"Datafeeder" is geOrchestra's backend RESTful service to upload file based datasets and publish them to GeoServer and GeoNetwork in one shot.
The separate front-end UI service provides the wizard-like user interface to interact with this backend.
In order to integrate the Datafeeder with geOrchestra's data-api, you will have to follow the next sections, depending on the version of the data-api you are using.
In datafeeder.properties:
datafeeder.publishing.ogcfeatures.public-url=https://${domainName}/data/ogcapi
JVM arguments, enable data-api-schemas profile and set the additional configuration file:
-Dspring.profiles.active=georchestra,data-api-schemas -Dspring.config.additional-location=file:/etc/georchestra/data-api/application.yaml
Build the project:
To compile and run the unit and integration tests:
georchestra$ mvn clean install -f datafeeder/
Or
georchestra$ cd datafeeder
datafeeder$ mvn clean install
To build the datafeeder application and its docker image:
georchestra$ make docker-build-datafeeder
Use the following maven properties to skip tests and/or integration tests:
-DskipTests
skips both unit and integration tests-DskipITs
skips only integration tests
For integration testing, some external services are required:
- A geOrchestra GeoServer instance
- A geOrchestra GeoNetwork instance
- A PostgreSQL database with PostGIS extension, for which we're using geOrchestra's
database
docker image
There is a docker composition with just the required external services in the docker-compose.yml
file.
Prior to launch the integration tests, you will have to set up the provided docker composition by hand, as follows:
$ docker-compose -f docker-compose.yml up -d
With the services from the composition in place, run the tests as many times as needed from the IDE or the console:
$ mvn verify
The integration tests ought to be written in a way that support multiple runs without re-initializing the external services state (for example, randomizing database schema names when going to create a schema and such).
database: while running from the datafeeder/integration
branch, and until the work is merged to master, you'll need to build the database
docker image in addition to datafeeder's, for the postgres datafeeder
schema to be initialized, and prune the database volume.

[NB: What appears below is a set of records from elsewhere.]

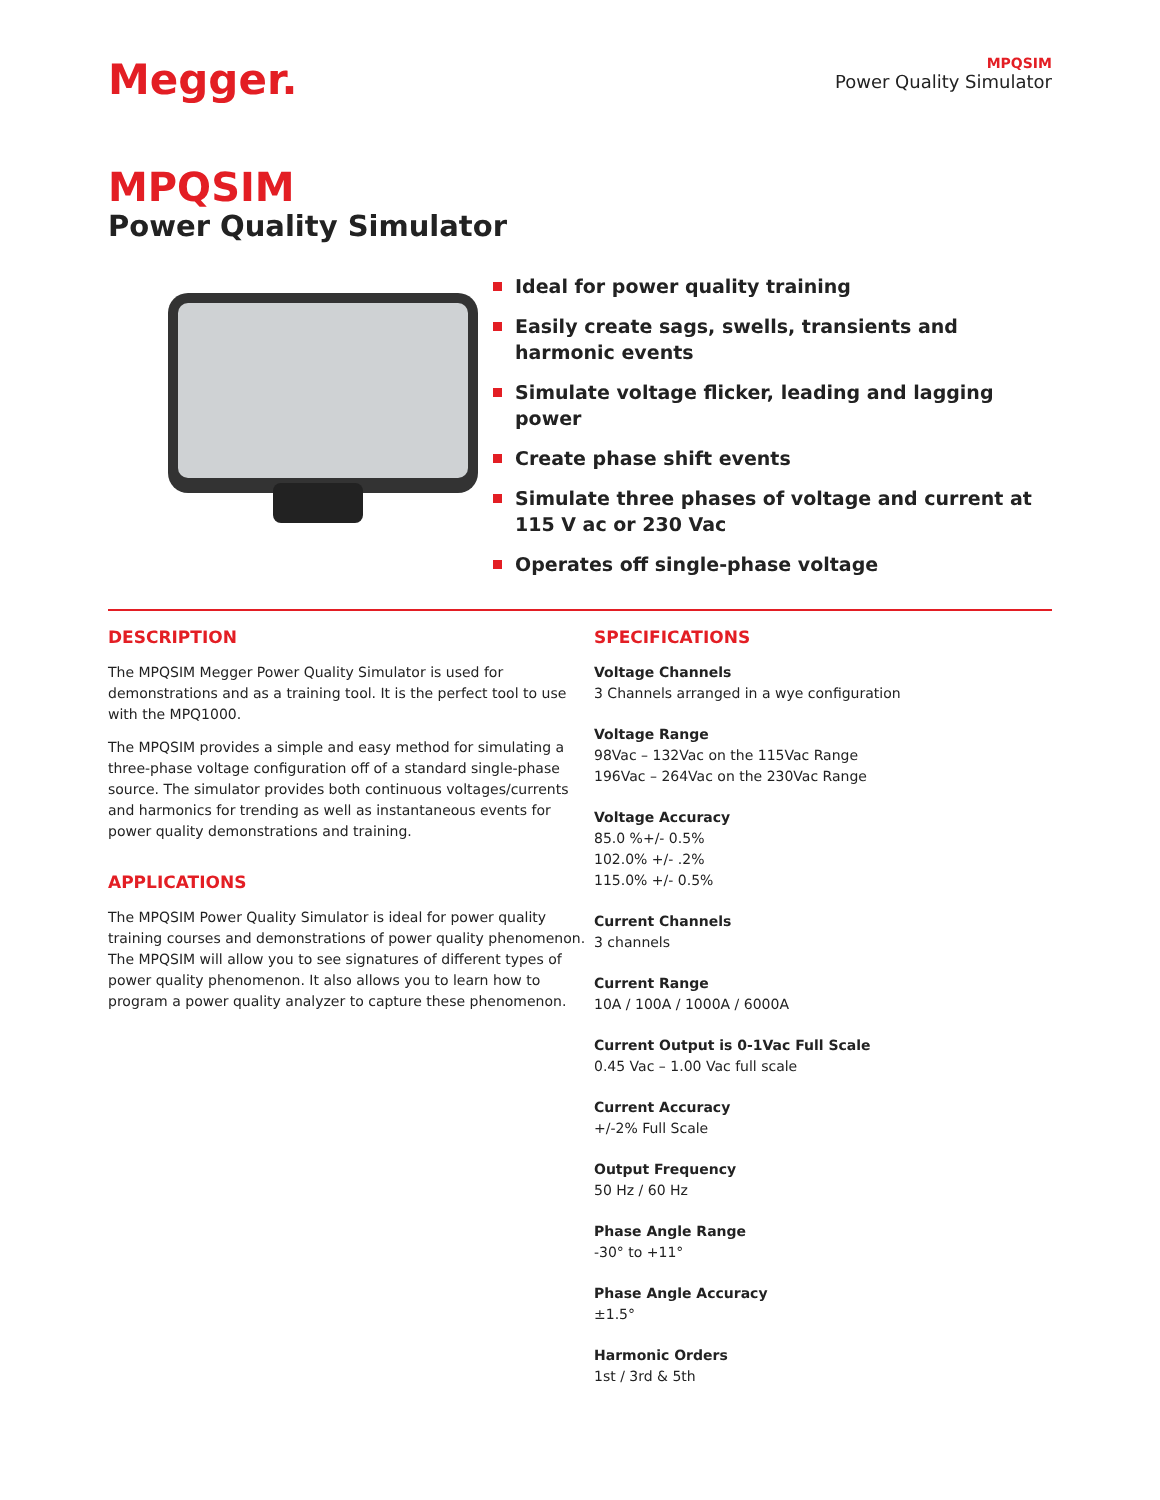Megger.
MPQSIM
Power Quality Simulator
MPQSIM
Power Quality Simulator
Ideal for power quality training
Easily create sags, swells, transients and harmonic events
Simulate voltage flicker, leading and lagging power
Create phase shift events
Simulate three phases of voltage and current at 115 V ac or 230 Vac
Operates off single-phase voltage
DESCRIPTION
The MPQSIM Megger Power Quality Simulator is used for demonstrations and as a training tool. It is the perfect tool to use with the MPQ1000.
The MPQSIM provides a simple and easy method for simulating a three-phase voltage configuration off of a standard single-phase source. The simulator provides both continuous voltages/currents and harmonics for trending as well as instantaneous events for power quality demonstrations and training.
APPLICATIONS
The MPQSIM Power Quality Simulator is ideal for power quality training courses and demonstrations of power quality phenomenon. The MPQSIM will allow you to see signatures of different types of power quality phenomenon. It also allows you to learn how to program a power quality analyzer to capture these phenomenon.
SPECIFICATIONS
Voltage Channels
3 Channels arranged in a wye configuration
Voltage Range
98Vac – 132Vac on the 115Vac Range
196Vac – 264Vac on the 230Vac Range
Voltage Accuracy
85.0 %+/- 0.5%
102.0% +/- .2%
115.0% +/- 0.5%
Current Channels
3 channels
Current Range
10A / 100A / 1000A / 6000A
Current Output is 0-1Vac Full Scale
0.45 Vac – 1.00 Vac full scale
Current Accuracy
+/-2% Full Scale
Output Frequency
50 Hz / 60 Hz
Phase Angle Range
-30° to +11°
Phase Angle Accuracy
±1.5°
Harmonic Orders
1st / 3rd & 5th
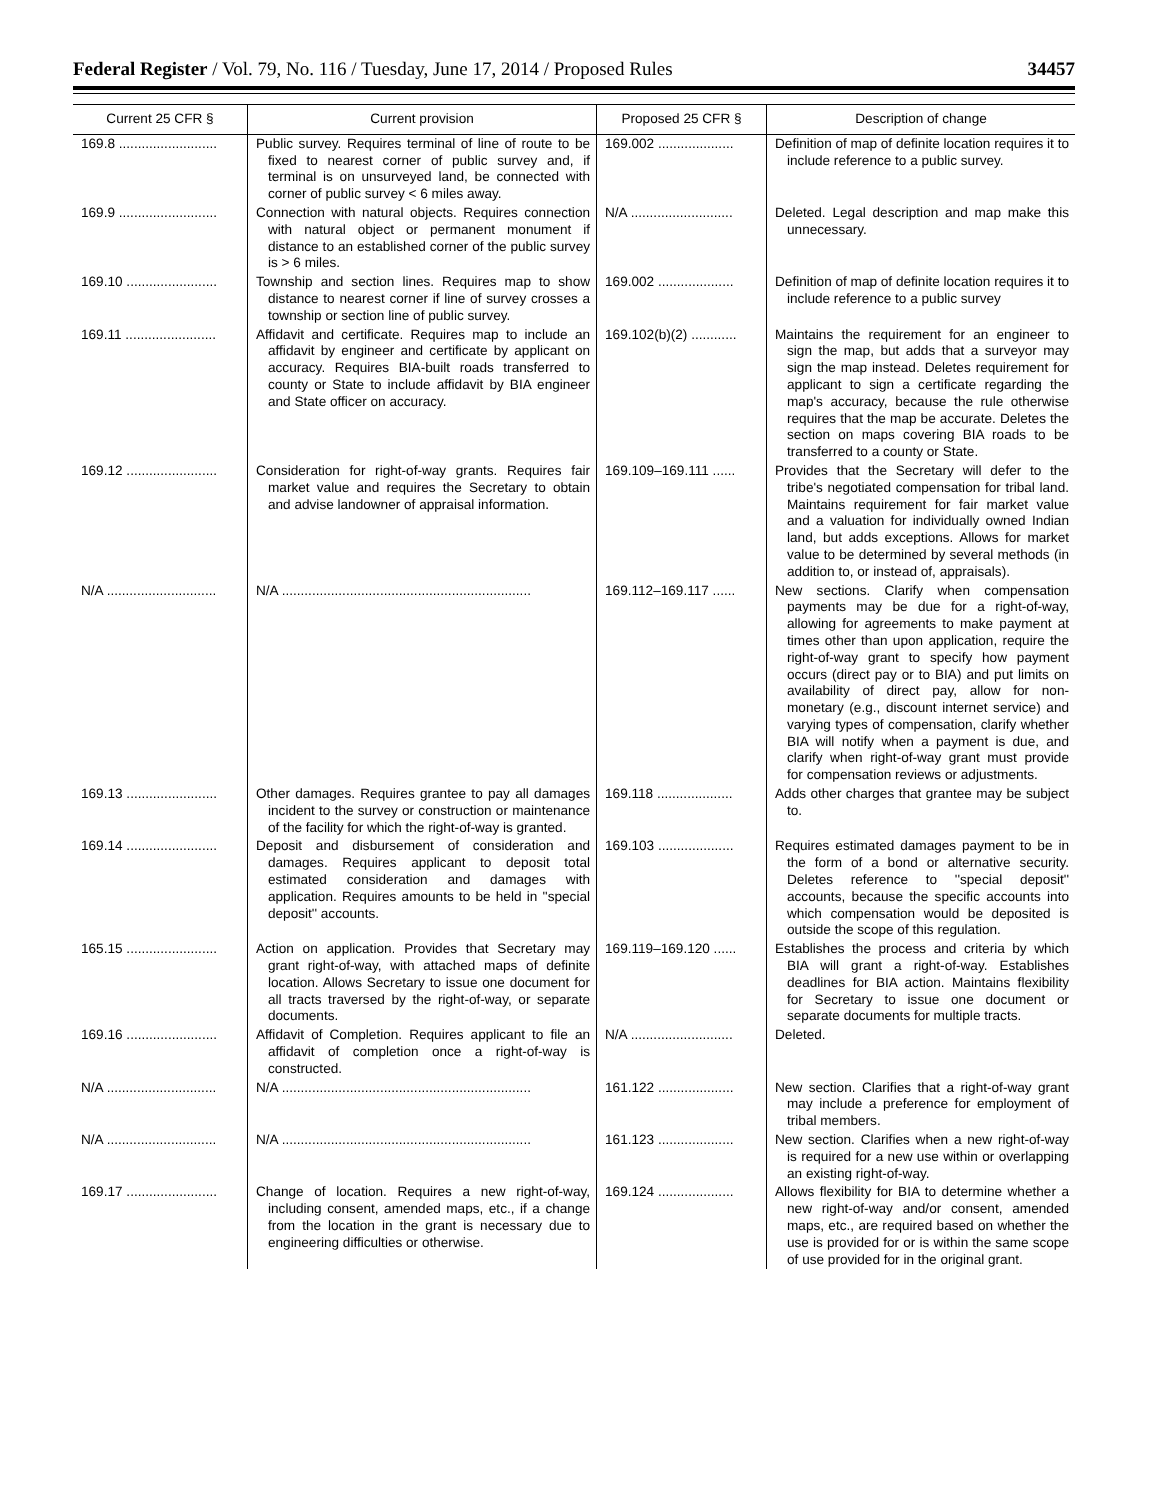Federal Register / Vol. 79, No. 116 / Tuesday, June 17, 2014 / Proposed Rules 34457
| Current 25 CFR § | Current provision | Proposed 25 CFR § | Description of change |
| --- | --- | --- | --- |
| 169.8 .......................... | Public survey. Requires terminal of line of route to be fixed to nearest corner of public survey and, if terminal is on unsurveyed land, be connected with corner of public survey < 6 miles away. | 169.002 .................... | Definition of map of definite location requires it to include reference to a public survey. |
| 169.9 .......................... | Connection with natural objects. Requires connection with natural object or permanent monument if distance to an established corner of the public survey is > 6 miles. | N/A ........................... | Deleted. Legal description and map make this unnecessary. |
| 169.10 ........................ | Township and section lines. Requires map to show distance to nearest corner if line of survey crosses a township or section line of public survey. | 169.002 .................... | Definition of map of definite location requires it to include reference to a public survey |
| 169.11 ........................ | Affidavit and certificate. Requires map to include an affidavit by engineer and certificate by applicant on accuracy. Requires BIA-built roads transferred to county or State to include affidavit by BIA engineer and State officer on accuracy. | 169.102(b)(2) ............ | Maintains the requirement for an engineer to sign the map, but adds that a surveyor may sign the map instead. Deletes requirement for applicant to sign a certificate regarding the map's accuracy, because the rule otherwise requires that the map be accurate. Deletes the section on maps covering BIA roads to be transferred to a county or State. |
| 169.12 ........................ | Consideration for right-of-way grants. Requires fair market value and requires the Secretary to obtain and advise landowner of appraisal information. | 169.109–169.111 ...... | Provides that the Secretary will defer to the tribe's negotiated compensation for tribal land. Maintains requirement for fair market value and a valuation for individually owned Indian land, but adds exceptions. Allows for market value to be determined by several methods (in addition to, or instead of, appraisals). |
| N/A ............................. | N/A .................................................................. | 169.112–169.117 ...... | New sections. Clarify when compensation payments may be due for a right-of-way, allowing for agreements to make payment at times other than upon application, require the right-of-way grant to specify how payment occurs (direct pay or to BIA) and put limits on availability of direct pay, allow for non-monetary (e.g., discount internet service) and varying types of compensation, clarify whether BIA will notify when a payment is due, and clarify when right-of-way grant must provide for compensation reviews or adjustments. |
| 169.13 ........................ | Other damages. Requires grantee to pay all damages incident to the survey or construction or maintenance of the facility for which the right-of-way is granted. | 169.118 .................... | Adds other charges that grantee may be subject to. |
| 169.14 ........................ | Deposit and disbursement of consideration and damages. Requires applicant to deposit total estimated consideration and damages with application. Requires amounts to be held in ''special deposit'' accounts. | 169.103 .................... | Requires estimated damages payment to be in the form of a bond or alternative security. Deletes reference to ''special deposit'' accounts, because the specific accounts into which compensation would be deposited is outside the scope of this regulation. |
| 165.15 ........................ | Action on application. Provides that Secretary may grant right-of-way, with attached maps of definite location. Allows Secretary to issue one document for all tracts traversed by the right-of-way, or separate documents. | 169.119–169.120 ...... | Establishes the process and criteria by which BIA will grant a right-of-way. Establishes deadlines for BIA action. Maintains flexibility for Secretary to issue one document or separate documents for multiple tracts. |
| 169.16 ........................ | Affidavit of Completion. Requires applicant to file an affidavit of completion once a right-of-way is constructed. | N/A ........................... | Deleted. |
| N/A ............................. | N/A .................................................................. | 161.122 .................... | New section. Clarifies that a right-of-way grant may include a preference for employment of tribal members. |
| N/A ............................. | N/A .................................................................. | 161.123 .................... | New section. Clarifies when a new right-of-way is required for a new use within or overlapping an existing right-of-way. |
| 169.17 ........................ | Change of location. Requires a new right-of-way, including consent, amended maps, etc., if a change from the location in the grant is necessary due to engineering difficulties or otherwise. | 169.124 .................... | Allows flexibility for BIA to determine whether a new right-of-way and/or consent, amended maps, etc., are required based on whether the use is provided for or is within the same scope of use provided for in the original grant. |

georchestra$ make docker-build-database
To build datafeeder's docker image:
georchestra$ make docker-build-datafeeder
georchestra$ docker images|grep datafeeder
georchestra/datafeeder 20.2-SNAPSHOT a2ca96143b9f 12 seconds ago 376MB
At this point, the service can run as a geOrchestra dockerized service, as part of its docker composition, or standalone for development purposes.
With the service's REST API being defined as an Open API 3 specification, a swagger-ui user interface is provided when browsing to /import
(e.g. http://localhost:8080/import/ when running standalone, https://georchestra.mydomain.org/import when running within the docker composition - must log in first - )

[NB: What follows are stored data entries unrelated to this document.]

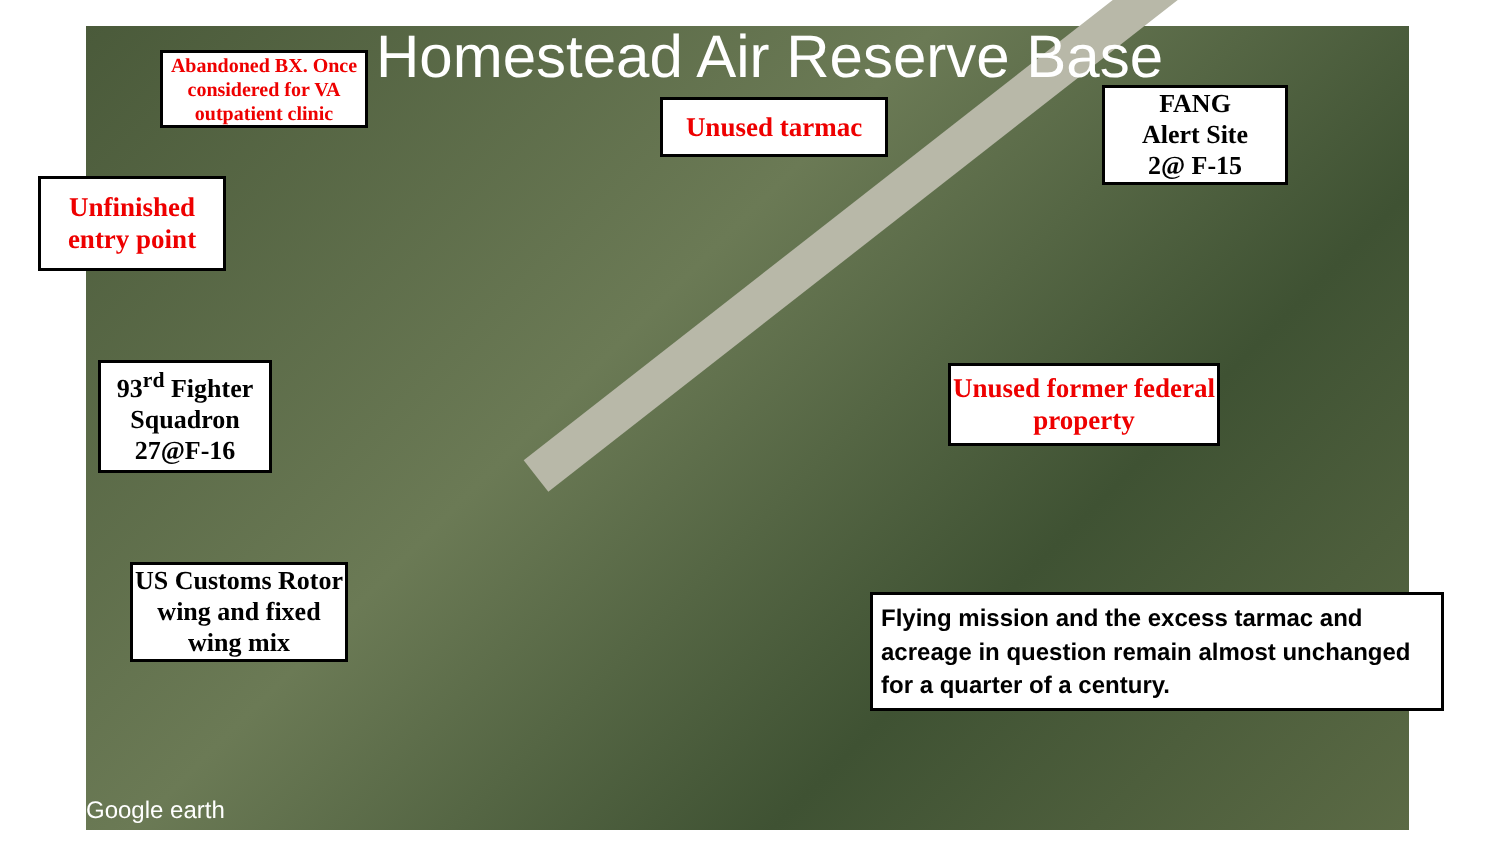Homestead Air Reserve Base
Abandoned BX. Once considered for VA outpatient clinic
Unused tarmac
FANG
Alert Site
2@ F-15
Unfinished entry point
93<sup>rd</sup> Fighter Squadron 27@F-16
Unused former federal property
US Customs Rotor wing and fixed wing mix
Flying mission and the excess tarmac and acreage in question remain almost unchanged for a quarter of a century.
Google earth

Running as a geOrchestra service requires a clone of geOrchestra's docker repository git@github.com:georchestra/docker.git
.
At this time, being not part of the official distribution, you need to switch to the datafeeder
branch, which in turn will set the git config/
submodule to the appropriate datafeeder branch, so that the config/datafeeder/datafeder.properties
file exists.
git clone git@github.com:georchestra/docker.git
git checkout datafeeder
git submodule update --init
Run geOrchestra with datafeeder integrated:
docker compose up -d
geOrchestra's "security proxy" API Gateway service has been configured to redirect all calls to /datafeeder/**
to this service.
Open https://georchestra-127-0-1-1.traefik.me/ in your browser.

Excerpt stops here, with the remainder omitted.